#### Request
Copy every line of the entries below character for character, keeping them in the same order.
================
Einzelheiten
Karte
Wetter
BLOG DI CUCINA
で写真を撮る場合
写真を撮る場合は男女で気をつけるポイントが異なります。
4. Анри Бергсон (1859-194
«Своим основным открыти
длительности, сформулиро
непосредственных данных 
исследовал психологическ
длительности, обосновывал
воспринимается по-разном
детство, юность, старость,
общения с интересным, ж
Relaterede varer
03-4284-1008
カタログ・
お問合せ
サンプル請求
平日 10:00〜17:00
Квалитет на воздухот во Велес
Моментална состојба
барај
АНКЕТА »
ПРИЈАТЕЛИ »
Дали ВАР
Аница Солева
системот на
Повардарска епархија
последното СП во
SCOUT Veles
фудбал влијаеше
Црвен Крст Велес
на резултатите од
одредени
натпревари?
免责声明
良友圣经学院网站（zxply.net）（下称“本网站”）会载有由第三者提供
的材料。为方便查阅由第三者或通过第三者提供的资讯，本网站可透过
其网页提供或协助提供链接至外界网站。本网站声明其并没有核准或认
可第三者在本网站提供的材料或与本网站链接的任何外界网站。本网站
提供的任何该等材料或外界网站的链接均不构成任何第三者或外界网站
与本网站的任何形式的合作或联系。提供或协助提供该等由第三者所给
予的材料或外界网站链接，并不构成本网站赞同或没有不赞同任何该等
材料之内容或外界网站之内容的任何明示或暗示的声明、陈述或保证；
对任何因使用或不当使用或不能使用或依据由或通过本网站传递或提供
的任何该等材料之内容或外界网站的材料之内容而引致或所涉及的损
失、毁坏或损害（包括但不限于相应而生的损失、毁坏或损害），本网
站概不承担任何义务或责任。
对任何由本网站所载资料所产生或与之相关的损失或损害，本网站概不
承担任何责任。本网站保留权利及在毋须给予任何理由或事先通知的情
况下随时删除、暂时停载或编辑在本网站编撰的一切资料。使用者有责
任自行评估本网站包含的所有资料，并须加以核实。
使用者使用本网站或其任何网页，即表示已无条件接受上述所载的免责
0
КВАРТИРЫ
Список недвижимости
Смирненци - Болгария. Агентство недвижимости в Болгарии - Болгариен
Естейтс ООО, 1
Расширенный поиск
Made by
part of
================
#### Result of this task
Einzelheiten
Karte
Wetter
BLOG DI CUCINA
で写真を撮る場合
写真を撮る場合は男女で気をつけるポイントが異なります。
4. Анри Бергсон (1859-194
«Своим основным открыти
длительности, сформулиро
непосредственных данных 
исследовал психологическ
длительности, обосновывал
воспринимается по-разном
детство, юность, старость,
общения с интересным, ж
Relaterede varer
03-4284-1008
カタログ・
お問合せ
サンプル請求
平日 10:00〜17:00
Квалитет на воздухот во Велес
Моментална состојба
барај
АНКЕТА »
ПРИЈАТЕЛИ »
Дали ВАР
Аница Солева
системот на
Повардарска епархија
последното СП во
SCOUT Veles
фудбал влијаеше
Црвен Крст Велес
на резултатите од
одредени
натпревари?
免责声明
良友圣经学院网站（zxply.net）（下称“本网站”）会载有由第三者提供
的材料。为方便查阅由第三者或通过第三者提供的资讯，本网站可透过
其网页提供或协助提供链接至外界网站。本网站声明其并没有核准或认
可第三者在本网站提供的材料或与本网站链接的任何外界网站。本网站
提供的任何该等材料或外界网站的链接均不构成任何第三者或外界网站
与本网站的任何形式的合作或联系。提供或协助提供该等由第三者所给
予的材料或外界网站链接，并不构成本网站赞同或没有不赞同任何该等
材料之内容或外界网站之内容的任何明示或暗示的声明、陈述或保证；
对任何因使用或不当使用或不能使用或依据由或通过本网站传递或提供
的任何该等材料之内容或外界网站的材料之内容而引致或所涉及的损
失、毁坏或损害（包括但不限于相应而生的损失、毁坏或损害），本网
站概不承担任何义务或责任。
对任何由本网站所载资料所产生或与之相关的损失或损害，本网站概不
承担任何责任。本网站保留权利及在毋须给予任何理由或事先通知的情
况下随时删除、暂时停载或编辑在本网站编撰的一切资料。使用者有责
任自行评估本网站包含的所有资料，并须加以核实。
使用者使用本网站或其任何网页，即表示已无条件接受上述所载的免责
0
КВАРТИРЫ
Список недвижимости
Смирненци - Болгария. Агентство недвижимости в Болгарии - Болгариен
Естейтс ООО, 1
Расширенный поиск
Made by
part of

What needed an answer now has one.